‘Third Reich’, which deconstructs language with stage language

by time news

‘Scott Gibbons’ music feels like it’s happening inside your own head.’ – This is what the Guardian newspaper wrote about musician Scott Gibbons. In 1986, he formed the American dark ambient music group Lilith. It was a band with homemade audio equipment and improvised electronics. Scott is a composer noted for his careful use of isolated and unexpected objects as instruments. He created frames that were only a few milliseconds long for each sound. They were very fast, like a door opening, a river, a dog, a hammer, a window closing, the wind, an engine running. Scott’s music has no words, no speech, no singing, no human voice. In a sense, there is no music. Direct objects can be heard as music. As part of the musical arrangement, the group created sounds that accompanied the fireworks, incorporating the sounds of pyrotechnics. Gibbons also produced several works for large-scale spectacles using them.
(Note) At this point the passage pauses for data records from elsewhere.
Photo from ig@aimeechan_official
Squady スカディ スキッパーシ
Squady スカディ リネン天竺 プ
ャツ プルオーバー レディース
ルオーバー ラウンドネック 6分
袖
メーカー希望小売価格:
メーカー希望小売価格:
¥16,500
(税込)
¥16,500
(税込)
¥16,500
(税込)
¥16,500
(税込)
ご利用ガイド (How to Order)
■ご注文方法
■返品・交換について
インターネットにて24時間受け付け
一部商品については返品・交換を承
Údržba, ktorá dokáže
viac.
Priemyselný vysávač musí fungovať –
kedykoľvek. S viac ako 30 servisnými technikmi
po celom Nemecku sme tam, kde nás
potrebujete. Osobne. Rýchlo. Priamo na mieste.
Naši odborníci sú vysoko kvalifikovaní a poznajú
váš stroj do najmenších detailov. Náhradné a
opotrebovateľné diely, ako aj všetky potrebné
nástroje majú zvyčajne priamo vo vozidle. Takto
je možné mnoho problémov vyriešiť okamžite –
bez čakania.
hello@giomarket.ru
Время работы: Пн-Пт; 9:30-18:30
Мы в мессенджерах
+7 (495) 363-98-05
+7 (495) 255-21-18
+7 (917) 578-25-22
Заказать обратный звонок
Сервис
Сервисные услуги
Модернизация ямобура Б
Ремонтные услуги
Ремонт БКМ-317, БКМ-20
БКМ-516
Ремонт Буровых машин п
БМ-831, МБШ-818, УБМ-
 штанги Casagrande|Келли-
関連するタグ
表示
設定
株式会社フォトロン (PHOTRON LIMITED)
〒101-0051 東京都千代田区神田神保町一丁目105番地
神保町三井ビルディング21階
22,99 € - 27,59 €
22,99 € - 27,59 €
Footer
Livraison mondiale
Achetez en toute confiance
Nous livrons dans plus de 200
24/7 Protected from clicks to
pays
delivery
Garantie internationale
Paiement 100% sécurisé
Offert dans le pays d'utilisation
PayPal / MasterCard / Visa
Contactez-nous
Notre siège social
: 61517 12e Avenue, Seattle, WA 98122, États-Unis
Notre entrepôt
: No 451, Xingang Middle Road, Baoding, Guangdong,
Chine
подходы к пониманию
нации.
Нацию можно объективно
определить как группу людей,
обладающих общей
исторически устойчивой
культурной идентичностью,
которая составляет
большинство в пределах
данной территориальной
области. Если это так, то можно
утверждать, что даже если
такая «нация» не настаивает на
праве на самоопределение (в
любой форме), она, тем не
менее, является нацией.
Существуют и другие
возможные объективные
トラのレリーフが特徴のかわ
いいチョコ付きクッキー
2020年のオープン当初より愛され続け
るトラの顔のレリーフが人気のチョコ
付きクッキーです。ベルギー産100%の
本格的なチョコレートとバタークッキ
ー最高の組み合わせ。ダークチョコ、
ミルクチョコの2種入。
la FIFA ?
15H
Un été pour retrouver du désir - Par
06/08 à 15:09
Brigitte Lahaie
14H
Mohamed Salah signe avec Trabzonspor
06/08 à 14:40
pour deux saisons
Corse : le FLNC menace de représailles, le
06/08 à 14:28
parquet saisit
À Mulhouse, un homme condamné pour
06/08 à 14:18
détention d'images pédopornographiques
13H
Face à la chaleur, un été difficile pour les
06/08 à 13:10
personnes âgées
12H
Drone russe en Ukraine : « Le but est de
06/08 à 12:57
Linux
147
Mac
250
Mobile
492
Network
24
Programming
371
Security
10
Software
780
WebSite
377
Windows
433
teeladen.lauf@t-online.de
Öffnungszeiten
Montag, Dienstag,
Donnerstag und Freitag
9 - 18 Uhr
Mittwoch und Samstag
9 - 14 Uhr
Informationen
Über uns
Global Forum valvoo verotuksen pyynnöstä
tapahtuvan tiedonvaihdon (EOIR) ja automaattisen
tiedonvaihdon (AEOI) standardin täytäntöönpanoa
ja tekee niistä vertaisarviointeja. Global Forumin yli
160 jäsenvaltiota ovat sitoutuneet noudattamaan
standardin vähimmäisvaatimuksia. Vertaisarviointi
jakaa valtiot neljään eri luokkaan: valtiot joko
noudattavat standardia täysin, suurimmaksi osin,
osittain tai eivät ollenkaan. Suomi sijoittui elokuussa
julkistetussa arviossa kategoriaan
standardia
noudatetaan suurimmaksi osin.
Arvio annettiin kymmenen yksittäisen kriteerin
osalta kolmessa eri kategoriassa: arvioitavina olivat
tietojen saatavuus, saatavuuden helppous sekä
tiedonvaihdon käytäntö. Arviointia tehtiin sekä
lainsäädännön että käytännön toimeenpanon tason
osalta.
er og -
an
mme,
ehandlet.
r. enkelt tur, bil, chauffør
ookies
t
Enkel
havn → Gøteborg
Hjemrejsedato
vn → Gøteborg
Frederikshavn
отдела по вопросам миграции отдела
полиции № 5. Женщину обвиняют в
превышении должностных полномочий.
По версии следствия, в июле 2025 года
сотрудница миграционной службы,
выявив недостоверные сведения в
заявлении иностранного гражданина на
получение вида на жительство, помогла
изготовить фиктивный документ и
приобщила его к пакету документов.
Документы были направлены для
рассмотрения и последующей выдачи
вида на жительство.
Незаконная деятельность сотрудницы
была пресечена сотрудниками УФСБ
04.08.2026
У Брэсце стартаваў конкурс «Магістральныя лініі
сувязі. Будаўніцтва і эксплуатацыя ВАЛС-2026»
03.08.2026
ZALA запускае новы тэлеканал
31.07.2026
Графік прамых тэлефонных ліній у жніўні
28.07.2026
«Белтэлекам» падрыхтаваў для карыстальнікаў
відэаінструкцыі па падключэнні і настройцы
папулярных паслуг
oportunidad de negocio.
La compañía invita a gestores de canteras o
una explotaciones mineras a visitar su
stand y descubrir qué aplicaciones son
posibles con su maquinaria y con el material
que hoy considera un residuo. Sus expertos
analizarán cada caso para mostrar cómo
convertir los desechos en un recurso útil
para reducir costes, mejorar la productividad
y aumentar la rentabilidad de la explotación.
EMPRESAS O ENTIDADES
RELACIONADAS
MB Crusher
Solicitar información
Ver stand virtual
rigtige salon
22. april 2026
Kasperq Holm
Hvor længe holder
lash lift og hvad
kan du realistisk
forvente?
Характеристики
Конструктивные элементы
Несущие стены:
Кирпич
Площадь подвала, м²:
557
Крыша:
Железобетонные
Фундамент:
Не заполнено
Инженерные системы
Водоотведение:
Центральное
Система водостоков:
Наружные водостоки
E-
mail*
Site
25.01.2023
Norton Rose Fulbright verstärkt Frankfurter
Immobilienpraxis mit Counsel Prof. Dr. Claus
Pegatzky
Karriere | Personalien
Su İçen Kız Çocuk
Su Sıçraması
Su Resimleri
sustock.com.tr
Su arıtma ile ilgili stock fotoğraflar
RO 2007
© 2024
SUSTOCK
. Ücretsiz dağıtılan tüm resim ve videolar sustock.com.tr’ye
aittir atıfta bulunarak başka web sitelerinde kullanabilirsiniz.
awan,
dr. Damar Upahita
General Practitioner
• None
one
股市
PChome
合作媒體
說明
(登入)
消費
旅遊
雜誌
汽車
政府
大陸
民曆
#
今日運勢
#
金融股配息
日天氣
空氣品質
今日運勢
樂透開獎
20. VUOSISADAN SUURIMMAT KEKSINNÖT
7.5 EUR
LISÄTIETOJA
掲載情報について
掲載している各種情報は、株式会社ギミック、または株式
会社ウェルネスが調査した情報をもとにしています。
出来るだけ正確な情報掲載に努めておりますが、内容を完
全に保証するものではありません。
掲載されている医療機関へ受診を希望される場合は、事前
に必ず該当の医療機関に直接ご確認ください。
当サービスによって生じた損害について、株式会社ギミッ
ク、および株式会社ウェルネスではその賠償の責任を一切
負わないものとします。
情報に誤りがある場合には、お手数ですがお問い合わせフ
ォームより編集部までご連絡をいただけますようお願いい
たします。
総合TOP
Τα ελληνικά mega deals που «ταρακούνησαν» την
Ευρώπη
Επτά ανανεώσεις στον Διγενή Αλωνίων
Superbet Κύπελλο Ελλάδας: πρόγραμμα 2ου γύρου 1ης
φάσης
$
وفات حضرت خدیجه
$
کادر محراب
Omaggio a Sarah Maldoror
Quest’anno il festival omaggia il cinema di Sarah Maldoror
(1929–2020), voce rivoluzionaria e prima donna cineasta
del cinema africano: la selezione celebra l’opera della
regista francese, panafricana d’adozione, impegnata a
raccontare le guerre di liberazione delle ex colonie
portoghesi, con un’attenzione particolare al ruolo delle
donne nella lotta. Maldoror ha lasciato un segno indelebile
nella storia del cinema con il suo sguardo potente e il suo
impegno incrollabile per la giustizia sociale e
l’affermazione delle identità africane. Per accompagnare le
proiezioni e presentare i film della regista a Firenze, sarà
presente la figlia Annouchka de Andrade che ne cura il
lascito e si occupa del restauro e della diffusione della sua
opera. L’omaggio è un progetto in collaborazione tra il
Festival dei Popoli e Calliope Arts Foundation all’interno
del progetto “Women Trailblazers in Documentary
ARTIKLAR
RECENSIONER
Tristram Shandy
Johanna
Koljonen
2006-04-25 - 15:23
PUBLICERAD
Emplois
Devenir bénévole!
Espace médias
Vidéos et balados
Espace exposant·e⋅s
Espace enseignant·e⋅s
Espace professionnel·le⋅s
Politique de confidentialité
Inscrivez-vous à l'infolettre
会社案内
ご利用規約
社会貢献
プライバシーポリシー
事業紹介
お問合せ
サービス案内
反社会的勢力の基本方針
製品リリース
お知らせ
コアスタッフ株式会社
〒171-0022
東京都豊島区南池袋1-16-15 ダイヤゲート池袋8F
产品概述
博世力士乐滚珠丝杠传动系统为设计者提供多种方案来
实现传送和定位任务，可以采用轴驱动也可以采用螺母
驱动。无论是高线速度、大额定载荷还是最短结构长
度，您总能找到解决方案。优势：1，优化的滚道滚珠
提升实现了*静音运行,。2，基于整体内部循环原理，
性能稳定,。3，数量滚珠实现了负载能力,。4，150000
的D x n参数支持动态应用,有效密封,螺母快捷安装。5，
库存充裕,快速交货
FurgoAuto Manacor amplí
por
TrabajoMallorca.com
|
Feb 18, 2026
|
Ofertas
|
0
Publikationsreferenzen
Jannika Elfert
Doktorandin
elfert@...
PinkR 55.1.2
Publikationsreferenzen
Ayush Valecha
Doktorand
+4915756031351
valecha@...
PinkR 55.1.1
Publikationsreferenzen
In the early 1990s, Lilith’s music expanded. Lilith later joined the Sub Rosa label. In 1999, Scott Gibbons’ music and sound for director Romeo Castellucci’s theater was a landmark. Later he did a continuous music tour till 2019. ‘Third Raik’ is his 13th video installation theater performance at ItFolk in his music direction.

‘Third Reich’ is directed by Romeo Castellucci, an Italian theater director, playwright and stage designer who has been one of the main exponents of the European theater world since the 1980s. A noted designer of sets, lighting, sound and costumes, Romeo Castellucci directed many plays. Romeo, who mesmerizes the audience by combining multiple arts, has already performed more than fifty plays.

Performance in ‘Third Reich’ works like a totalitarian machine. Each frame is based on a representation of several nouns. Each place name image is projected on a giant screen on the back wall on a dark surface. It is possible that the nouns that appear in this way actually represent all named objects. This range of speed is provided by our ability to retain a word that appears in a flash—one twentieth of a second—based on our retina and memory. It limits our gaze. It soon reaches a tipping point where a convergence occurs. It becomes impossible to distinguish single words before our perception loses its grip. In the case of creating this crazy series of words, some of them leave a mark on the viewer’s visual cortex, while the majority of others are lost. Manipulated in this way the defenseless viewer is exposed to the human word as a matter of measure.

The audience is left with no room for choice or discrimination in the patchwork of names. The nucleus of language goes back to white noise, which leads to chaos. The ‘Third Reich’ is an image of repressed and coercive communication. Here, a language-machine erases entire domains of reality. Because nouns are all the same, mechanically mass-produced, like buildings constructed with no room for escape. Eventually everything stops. Invasion, cessation, the absence of words, becomes a battlefield for words and their military aggression. The nouns from the dictionary projected on the screen are the flags planted on conquered land. The sound accompanying the installation, composed by Scott Gibbons, will be apodictic. ‘Third Raik’ is a performance that exposes some political thoughts to the audience by deconstructing language into the possibilities of stage language.